と、玄関先で靴をぬいでいた健太の背中に、俺は云年ぶりの言葉をなげかける。

「ただいま」

健太はうつむき加減で目も合わさず、仏頂面をしたまま、母である直美にうながされリビングへと消えていった。


健太がこの家を出て行ったのは、18歳の頃のことである。

当時、流行していたロックバンドに影響されて、友人とともにバンド活動をはじめ、ついには「音楽で食っていく」とまで言い出したのがきっかけである。

もちろん俺は止めた。

一体、世の中どれくらいの若者が、同じやりとりを親と繰り広げているのだろうか。

気の遠くなるようなやり取りの末に、壁に一発、拳のあとを残し、健太はこの家を出て行った。

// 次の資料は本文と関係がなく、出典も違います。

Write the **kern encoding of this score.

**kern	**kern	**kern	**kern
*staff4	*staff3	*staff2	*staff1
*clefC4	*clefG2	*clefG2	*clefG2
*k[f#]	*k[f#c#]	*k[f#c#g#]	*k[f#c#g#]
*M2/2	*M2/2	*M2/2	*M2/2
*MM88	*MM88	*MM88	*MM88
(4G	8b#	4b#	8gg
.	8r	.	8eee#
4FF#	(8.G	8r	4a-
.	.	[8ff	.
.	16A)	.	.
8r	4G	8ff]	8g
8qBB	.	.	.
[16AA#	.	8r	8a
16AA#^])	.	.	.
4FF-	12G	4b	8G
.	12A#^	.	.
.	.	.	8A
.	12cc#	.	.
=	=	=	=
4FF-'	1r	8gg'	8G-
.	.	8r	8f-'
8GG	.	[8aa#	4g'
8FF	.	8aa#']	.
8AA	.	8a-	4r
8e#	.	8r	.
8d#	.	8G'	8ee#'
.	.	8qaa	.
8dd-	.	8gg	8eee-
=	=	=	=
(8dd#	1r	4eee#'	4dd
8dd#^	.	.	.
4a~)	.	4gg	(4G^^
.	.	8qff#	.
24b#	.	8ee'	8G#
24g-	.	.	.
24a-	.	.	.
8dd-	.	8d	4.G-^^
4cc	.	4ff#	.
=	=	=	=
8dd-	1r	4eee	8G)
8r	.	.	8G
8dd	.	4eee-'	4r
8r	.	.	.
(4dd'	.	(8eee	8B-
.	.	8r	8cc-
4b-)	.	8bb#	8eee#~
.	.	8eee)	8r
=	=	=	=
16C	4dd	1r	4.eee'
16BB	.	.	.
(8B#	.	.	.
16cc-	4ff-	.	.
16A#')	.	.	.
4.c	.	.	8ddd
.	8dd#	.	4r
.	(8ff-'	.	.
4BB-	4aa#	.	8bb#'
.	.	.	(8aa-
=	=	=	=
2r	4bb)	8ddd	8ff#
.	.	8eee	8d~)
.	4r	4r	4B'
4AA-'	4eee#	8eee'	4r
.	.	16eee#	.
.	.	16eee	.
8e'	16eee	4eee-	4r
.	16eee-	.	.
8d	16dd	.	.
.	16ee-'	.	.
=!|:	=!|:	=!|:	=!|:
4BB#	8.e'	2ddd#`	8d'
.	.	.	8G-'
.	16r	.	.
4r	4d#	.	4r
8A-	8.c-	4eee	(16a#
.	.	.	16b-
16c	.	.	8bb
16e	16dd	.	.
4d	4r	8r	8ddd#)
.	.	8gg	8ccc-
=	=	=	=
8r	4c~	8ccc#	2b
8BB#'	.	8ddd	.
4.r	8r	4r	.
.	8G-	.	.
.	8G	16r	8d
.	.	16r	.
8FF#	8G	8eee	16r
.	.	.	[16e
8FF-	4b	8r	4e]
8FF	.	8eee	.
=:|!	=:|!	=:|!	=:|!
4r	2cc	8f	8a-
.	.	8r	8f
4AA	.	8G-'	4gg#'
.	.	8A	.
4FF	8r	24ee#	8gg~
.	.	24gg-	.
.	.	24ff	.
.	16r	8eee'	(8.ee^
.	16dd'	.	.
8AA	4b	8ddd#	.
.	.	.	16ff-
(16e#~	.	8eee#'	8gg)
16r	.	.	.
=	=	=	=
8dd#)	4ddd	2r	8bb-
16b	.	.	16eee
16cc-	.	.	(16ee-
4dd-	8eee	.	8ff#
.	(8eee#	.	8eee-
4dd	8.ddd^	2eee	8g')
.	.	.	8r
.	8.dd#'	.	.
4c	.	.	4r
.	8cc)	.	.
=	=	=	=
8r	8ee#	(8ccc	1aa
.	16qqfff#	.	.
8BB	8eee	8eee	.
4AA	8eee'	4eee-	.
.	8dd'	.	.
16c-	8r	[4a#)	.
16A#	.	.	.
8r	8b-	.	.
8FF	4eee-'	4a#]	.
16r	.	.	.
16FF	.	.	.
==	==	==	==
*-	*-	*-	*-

それから30歳になるこの年まで、健太はほぼ、音信不通だった。


図体だけはでかくなったようだが、一体どの面さげて、この家の敷居をまたいだのやら。

親の顔が見てみたい。

とは、口が裂けても言えない。


俺とは疎遠だった健太も、直美とはそれなりに連絡を取り合っていたようで、今回のUターンも、「もうそろそろ帰ってきたら」という直美の説得を受け入れてのことだった。

妻がかけたやさしい言葉に対し、健太が何といったかは分からないが、リビングで聞いていた限りは、スマホの向こうで泣いていたようである。

なんだ、男のくせに、情けない。

一筋にサラリーマンを続けてきた俺の堅実さを見習えと言いたい。

しかし、同じ男だからこそ、夢やぶれて無様に帰ってきた健太の心の内も、理解できるような気がする。

いや、云年ぶりに会った親と目も合わせない今の健太に、そんな同情心は無用か。


しかし果たして、何をしゃべればいいのか、どんな話題を提供すればいいのか、俺は迷いに迷っていた。

なに、父親なのだから、堂々と普通にしていればいいのだ。

俺が気遣う必要はない。

気遣えば、受け入れてもらったと思い、たやすい親だと今後調子に乗るだけだろう。


夕飯の席で、健太と俺が向かい合う。

大きくなった。

本当に、大きくなった。

しみじみと感じ入るのをこらえながら、俺は「とりあえず飲むか」と酒を指さした。

うつむいていた健太は、顔をあげ「うん」と答える。

直美はキッチンで揚げ物をしている。

男二人の、晩酌がはじまった。

しばらくの間は、特別な言葉はいらないのかもしれないな。

飼い犬のペロが、そんなことを思う俺の足元でくるくるとまわっていた。